Obama’s true legacy: A black father figure

Obama’s true legacy: A black father figure

For millions of black Americans, Barack Obama’s legacy is not going to be Obamacare, nor his decision to move troops out of Iraq, nor what he does about immigration.

No, it will be the image of him as a black father – of him, for example, standing at the White House and declaring, after the 2012 racially charged killing of black teenager Trayvon Martin, “this could have been my son.”

For all the accusations that Obama waffles and wavers when it comes to controversial issues affecting African Americans, there is a widespread perception of him as the model of black fatherhood. It is a view of him that I share, and it means a lot to me, because I know in personal ways the difference that the presence, or absence, of a dad can make in a young black man’s life.

So much of my writing over the years has been about the disrespect and even viciousness with which police officers treat black and Latino men. The brutality against Eric Garner, who died 10 days ago after a white officer placed him in what seems to have been a chokehold, is just the latest case.

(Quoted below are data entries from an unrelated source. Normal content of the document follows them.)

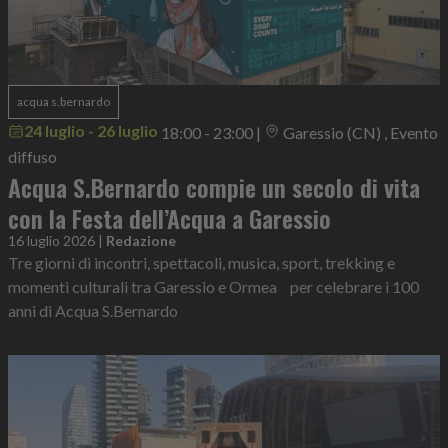
acqua s.bernardo
24 luglio - 26 luglio
18:00 - 23:00
|
Garessio (CN) , Evento
diffuso
Acqua S.Bernardo compie un secolo di vita
con la Festa dell’Acqua a Garessio
16 luglio 2026
|
Redazione
Tre giorni di incontri, spettacoli, musica, sport, trekking e
momenti culturali tra Garessio e Ormea per celebrare i 100
anni di Acqua S.Bernardo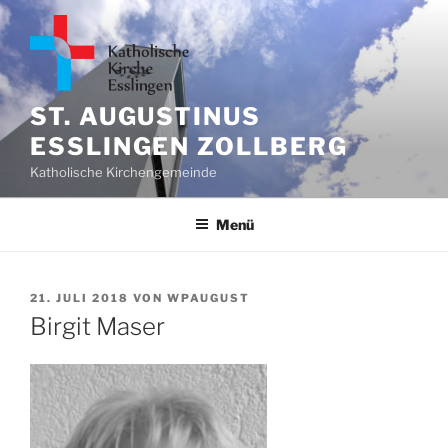
Zum
Inhalt
springen
ST. AUGUSTINUS
ESSLINGEN ZOLLBERG
Katholische Kirchengemeinde
Menü
VERÖFFENTLICHT
21. JULI 2018
VON
WPAUGUST
AM
Birgit Maser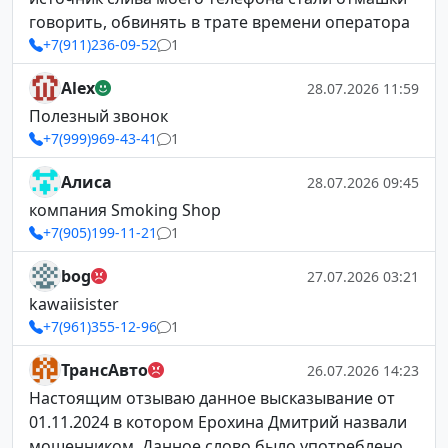
говорить, обвинять в трате времени оператора
+7(911)236-09-52
1
Alex
28.07.2026 11:59
Полезный звонок
+7(999)969-43-41
1
Алиса
28.07.2026 09:45
компания Smoking Shop
+7(905)199-11-21
1
bog
27.07.2026 03:21
kawaiisister
+7(961)355-12-96
1
ТрансАвто
26.07.2026 14:23
Настоящим отзываю данное высказывание от
01.11.2024 в котором Ерохина Дмитрий назвали
мошенником. Данное слово было употреблено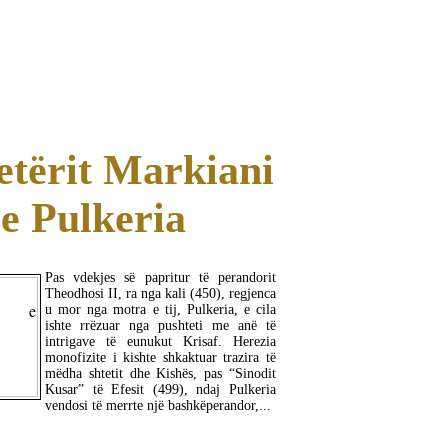
MË SHUMË
tërit Markiani
e Pulkeria
Pas vdekjes së papritur të perandorit
Theodhosi II, ra nga kali (450), regjenca
u mor nga motra e tij, Pulkeria, e cila
ishte rrëzuar nga pushteti me anë të
intrigave të eunukut Krisaf. Herezia
monofizite i kishte shkaktuar trazira të
mëdha shtetit dhe Kishës, pas “Sinodit
Kusar” të Efesit (499), ndaj Pulkeria
vendosi të merrte një bashkëperandor,...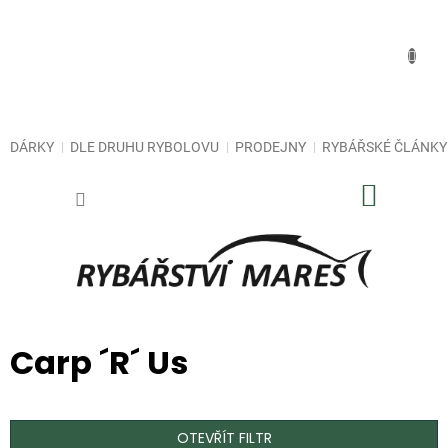
Přejít
na
obsah
DÁRKY
DLE DRUHU RYBOLOVU
PRODEJNY
RYBÁŘSKÉ ČLÁNKY
NÁKUP
KOŠÍK
Carp ´R´ Us
OTEVŘÍT FILTR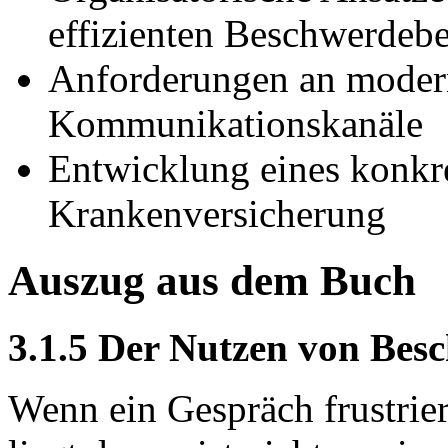
effizienten Beschwerdeb
Anforderungen an moder
Kommunikationskanäle
Entwicklung eines konkre
Krankenversicherung
Auszug aus dem Buch
3.1.5 Der Nutzen von Be
Wenn ein Gespräch frustrie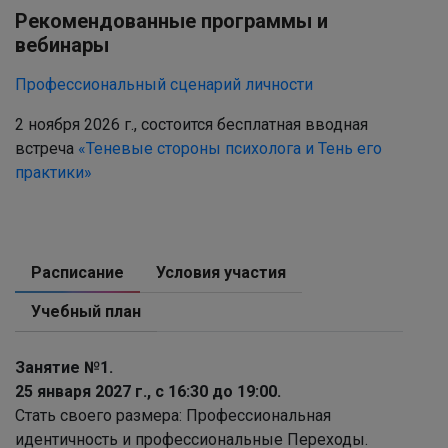
Рекомендованные программы и
вебинары
Профессиональный сценарий личности
2 ноября 2026 г., состоится бесплатная вводная
встреча
«Теневые стороны психолога и Тень его
практики»
Расписание
Условия участия
Учебный план
Занятие №1.
25 января 2027 г., с 16:30 до 19:00.
Стать своего размера: Профессиональная
идентичность и профессиональные Переходы.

But I have to say – and this isn’t easy, because tough love never is – that our collective shortcomings as African-American fathers also cause me great distress. Unlike the beatings, chokings and shootings our black youngsters are too frequently victims of – from the police, yes, but often from other black males – the pain of paternal abandonment is a dull ache in the heart that, in the end, can do as much damage as a bullet.